#### RECORDS FOR THE EXERCISE:
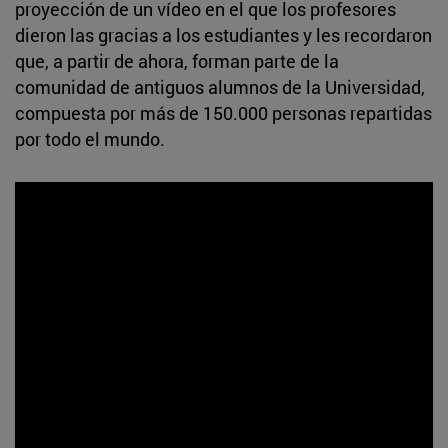
proyección de un vídeo en el que los profesores
dieron las gracias a los estudiantes y les recordaron
que, a partir de ahora, forman parte de la
comunidad de antiguos alumnos de la Universidad,
compuesta por más de 150.000 personas repartidas
por todo el mundo.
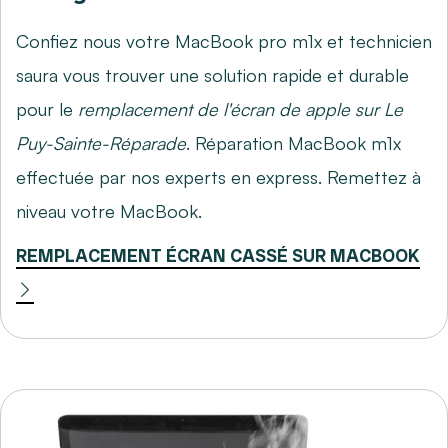
Confiez nous votre MacBook pro m1x et technicien
saura vous trouver une solution rapide et durable
pour le
remplacement de l'écran de apple sur Le
Puy-Sainte-Réparade
. Réparation MacBook m1x
effectuée par nos experts en express. Remettez à
niveau votre MacBook.
REMPLACEMENT ÉCRAN CASSÉ SUR MACBOOK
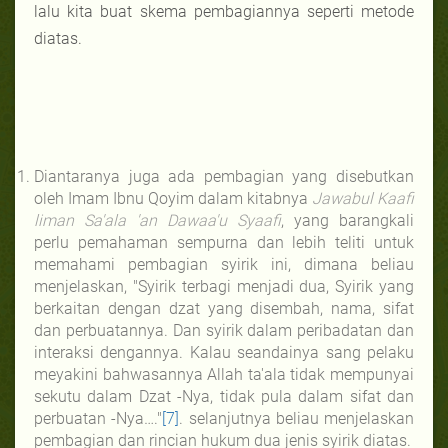
lalu kita buat skema pembagiannya seperti metode
diatas.
Diantaranya juga ada pembagian yang disebutkan
oleh Imam Ibnu Qoyim dalam kitabnya
Jawabul Kaafi
liman Sa'ala 'an Dawaa'u Syaafi
, yang barangkali
perlu pemahaman sempurna dan lebih teliti untuk
memahami pembagian syirik ini, dimana beliau
menjelaskan, "Syirik terbagi menjadi dua, Syirik yang
berkaitan dengan dzat yang disembah, nama, sifat
dan perbuatannya. Dan syirik dalam peribadatan dan
interaksi dengannya. Kalau seandainya sang pelaku
meyakini bahwasannya Allah ta'ala tidak mempunyai
sekutu dalam Dzat -Nya, tidak pula dalam sifat dan
perbuatan -Nya…."
[7]
. selanjutnya beliau menjelaskan
pembagian dan rincian hukum dua jenis syirik diatas.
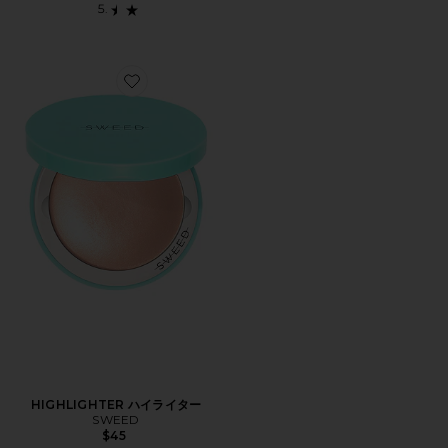
Favorite HIGHLIGHTER ハイライター
HIGHLIGHTER ハイライター
SWEED
$45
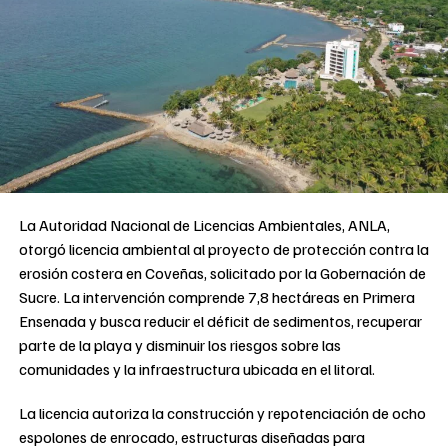
La Autoridad Nacional de Licencias Ambientales, ANLA,
otorgó licencia ambiental al proyecto de protección contra la
erosión costera en Coveñas, solicitado por la Gobernación de
Sucre. La intervención comprende 7,8 hectáreas en Primera
Ensenada y busca reducir el déficit de sedimentos, recuperar
parte de la playa y disminuir los riesgos sobre las
comunidades y la infraestructura ubicada en el litoral.
La licencia autoriza la construcción y repotenciación de ocho
espolones de enrocado, estructuras diseñadas para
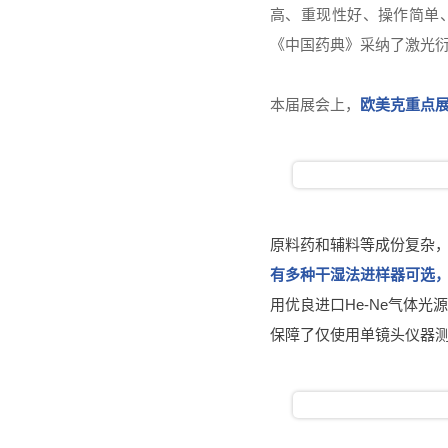
高、重现性好、操作简单、
《中国药典》采纳了激光
本届展会上，
欧美克重点展
原料药和辅料等成份复杂
有多种干湿法进样器可选
用优良进口He-Ne气体
保障了仅使用单镜头仪器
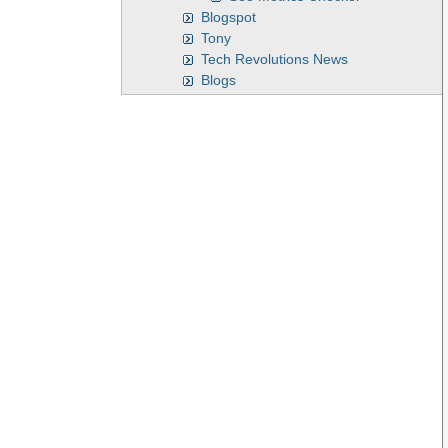
Blogspot
Tony
Tech Revolutions News
Blogs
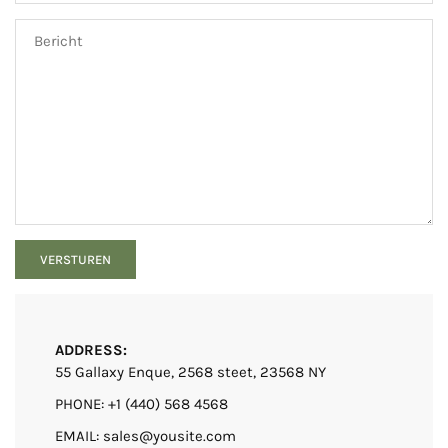
ADDRESS:
55 Gallaxy Enque, 2568 steet, 23568 NY
PHONE: +1 (440) 568 4568
EMAIL: sales@yousite.com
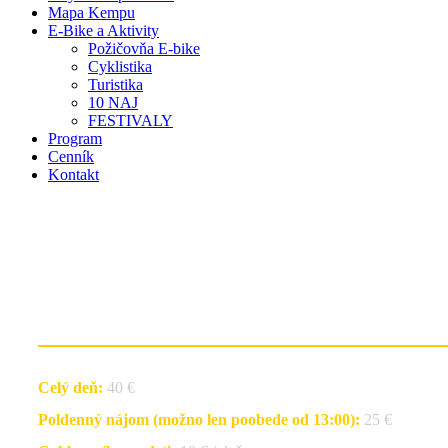
Mapa Kempu
E-Bike a Aktivity
Požičovňa E-bike
Cyklistika
Turistika
10 NAJ
FESTIVALY
Program
Cenník
Kontakt
Požičovňa E-bike
CENNÍK A VÝBAVA
Celý deň:
40 €
Poldenný nájom (možno len poobede od 13:00):
25 €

#### PROBLEM REQUIREMENTS:
Look through the material above for the string "beliau" and copy each line that has it.

#### WORKED SOLUTION:
memahami pembagian syirik ini, dimana beliau
. selanjutnya beliau menjelaskan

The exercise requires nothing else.